◆ **REQUEST**
Can you repeat these rows with every "Transcribe" swapped for "Write out" and nothing else changed?
##############################
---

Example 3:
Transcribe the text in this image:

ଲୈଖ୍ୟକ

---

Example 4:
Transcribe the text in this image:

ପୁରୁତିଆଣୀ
##############################
◆ **THE RESPONSE**
---

Example 3:
Write out the text in this image:

ଲୈଖ୍ୟକ

---

Example 4:
Write out the text in this image:

ପୁରୁତିଆଣୀ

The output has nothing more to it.